Larry currently serves as the president of the Georgia Angus Association and received the organization's Outstanding Leadership Award in 2010. He is a former president of the Hart County Cattlemen's Association, which is a chapter of the Georgia Cattlemen's Association.

The Brambletts are also active on the national junior Angus level. Larry served as a committee chairman for the 2009 National Junior Angus Show.

The Brambletts have received recognition from The White House, both chambers of Congress and the state of Georgia.

Britt Angus
University of Georgia Beef Center
University of Georgia Beef Center
University of Georgia Beef Center

Owned by the Stacey Britt family, Britt Angus is located just a few miles south of Hartwell, Ga., a small lakeside town that rests on the Georgia-South Carolina border.

Stacey Britt's love for the Angus breed began at the age of 14, when he purchased his first Angus heifer and showed her at the Gwinnett County Fair in Lawrenceville, Ga.

Today, the farm has grown to include 150 registered Angus cows and 100 head of commercial cattle. Brian Federspiel and Raul Badillo manage the operation, which utilizes year-round grazing and live-virus vaccines in their herd health program.

Cows at Britt Angus calve in the fall, from early September to Dec. 1. The farm hosts a female sale in April and a bull sale in October.

Britt Angus is a member of the American Angus Association, Georgia Angus Association, Hart County Cattlemen's Association and the Georgia Cattlemen's Association.

Mayfield Dairy
University of Georgia Beef Center
University of Georgia Beef Center
University of Georgia Beef Center

In 1910, T.B. Mayfield Jr. purchased 45 Jersey cows and began delivering milk to customers in his hometown of Athens, Tenn. Four generations later, the family milk and ice cream business has become one of the nation's favorite dairy brands.

In 1950, under the leadership of owners Thomas B. Mayfield III and C. Scott Mayfield Sr., the company grew into one of the nation's leading dairies, using advanced technology to bring the best products and innovative packaging to customers. Today, the company is the largest dairy in the southeastern United States.

Scottie and Rob Mayfield now make up the fourth generation of the Mayfield family helping to oversee the dairy's operations.

The dairy currently employs nearly 2,000 workers and serves nine states across the Southeast. The Mayfields strive to maintain a hometown philosophy with a focus on delivering great-tasting and fresh products to consumers, including a full line of milk, cultured and ice cream products.
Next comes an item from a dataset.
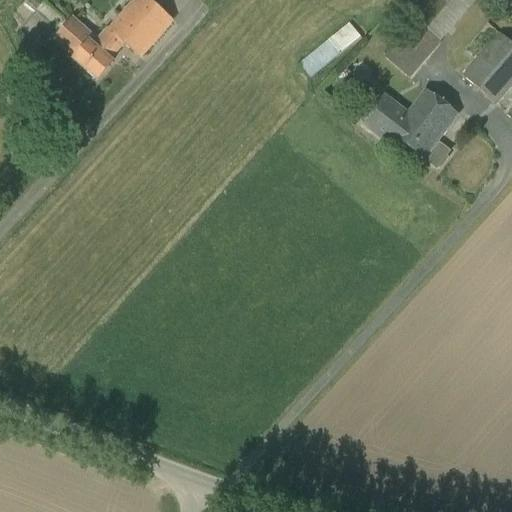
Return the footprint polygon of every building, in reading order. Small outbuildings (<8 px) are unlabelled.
[(72,18),(51,42),(97,82),(114,62),(110,59),(122,46),(138,60),(172,22),(147,0),(135,0),(108,31),(107,30),(98,39),(94,35),(93,36),(72,18)] [(384,61),(411,83),(447,38),(477,0),(404,0),(399,6),(415,23),(402,40),(384,61)] [(360,39),(348,23),(299,65),(310,80),(360,39)] [(511,87),(511,45),(501,35),(463,78),(496,106),(511,87)] [(437,169),(438,170),(451,154),(437,143),(457,116),(424,91),(408,113),(384,95),(362,125),(389,145),(393,139),(435,171),(437,169)]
The full-service dairy annually produces 69 million gallons of milk and 28 million gallons of ice cream. Plants are located in Athens, Tenn.; Braselton, Ga.; and Birmingham, Ala.

In 1983, Mayfield became the first dairy in the United States to package milk in a yellow jug to help deflect light rays and protect milk nutrients and flavor. Mayfield Dairy is owned by Dean Foods Co.